- Native to: Tanzania
- Ethnicity: Anyihanzu
- Native speakers: 26,000 (2009)
- Language family: Niger–Congo? Atlantic–CongoVolta-CongoBenue–CongoBantoidSouthern BantoidBantuNyaturu-Nilamba-IsanzuIsanzu; ; ; ; ; ; ; ;

Language codes
- ISO 639-3: isn
- Glottolog: isan1243
- Guthrie code: F.31B
- ELP: Isanzu

= Isanzu language =

Bantu language spoken in Tanzania

Isanzu is a Bantu language spoken by the Isanzu people south of Lake Eyasi in Tanzania.
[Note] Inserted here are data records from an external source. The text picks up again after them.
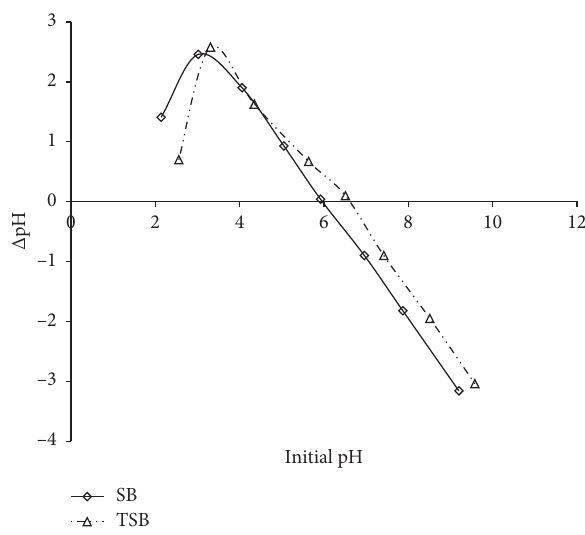
Figure 3: pH pzc determination of SB and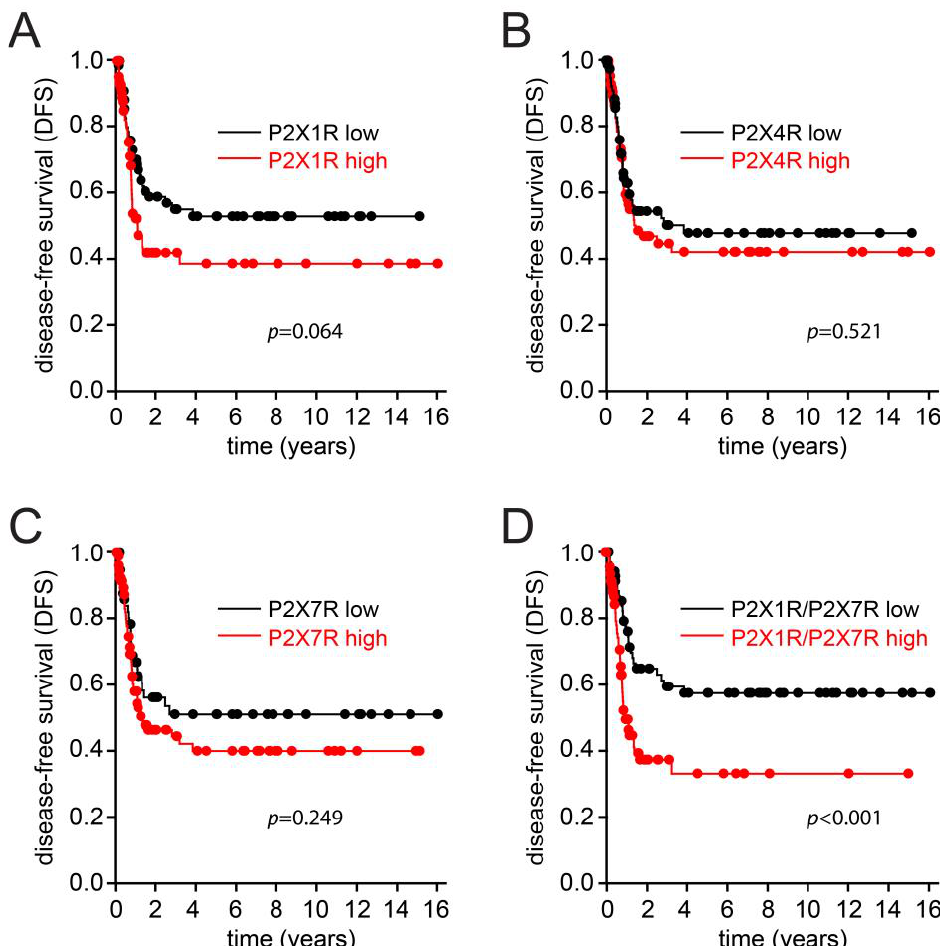
Figure 5. Effect of P2X receptor expression levels on disease-free survival (DFS) in muscle-invasive bladder cancer (MIBC). Expression of P2X1R ( A ), P2X4R ( B ), P2X7R ( C ), and combined expression of P2X1R and P2X7R ( D ) was immunohistochemically analyzed in MIBC and scored as “low” (below median) or “high” (above median). Kaplan–Meier disease-free survival (DFS) curves were plotted, and groups were compared by the log-rank test; ( A , B ): n = 171; ( C ): n = 172; ( D ): n =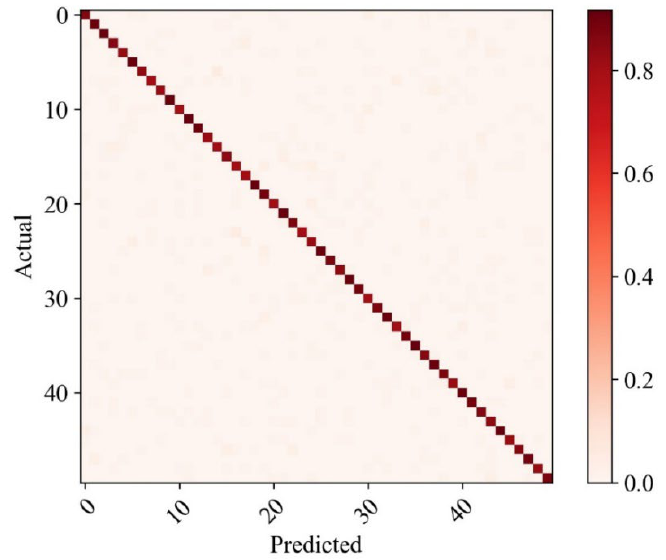
Figure 8. Confusion matrix on AF - bird50.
The position of Isanzu within the Bantu family is uncertain. It is rather distinct in certain features from other Bantu languages of the area, such as Nyaturu, but is quite close in others. One easily recognizable feature is /h/ in words where neighboring languages have /s/ or /tʃ/, as in the name Isanzu ~ Ihanzu, a feature it shares with Iramba, and a reason it is commonly classified with Iramba.

==Phonology==

Consonants
|  | Labial | Alveolar | Palatal | Velar | Glottal |
|---|---|---|---|---|---|
| Plosive | p b | t d |  | k g |  |
| Affricate |  | dz | dʒ |  |  |
| Fricative | f | s | ʃ | x | h |
| Nasal | m̥ m | n̥ n | ɲ | ŋ̊ ŋ |  |
| Approximant | w | r, l | j |  |  |

Vowels
|  | Front | Central | Back |
|---|---|---|---|
| High | i iː |  | u uː |
| Mid-high | e eː |  | o oː |
| Mid-low | ɛ ɛː |  | ɔ ɔː |
| Low |  | a aː |  |

Additionally, Isanzu distinguishes between high tone and low tone.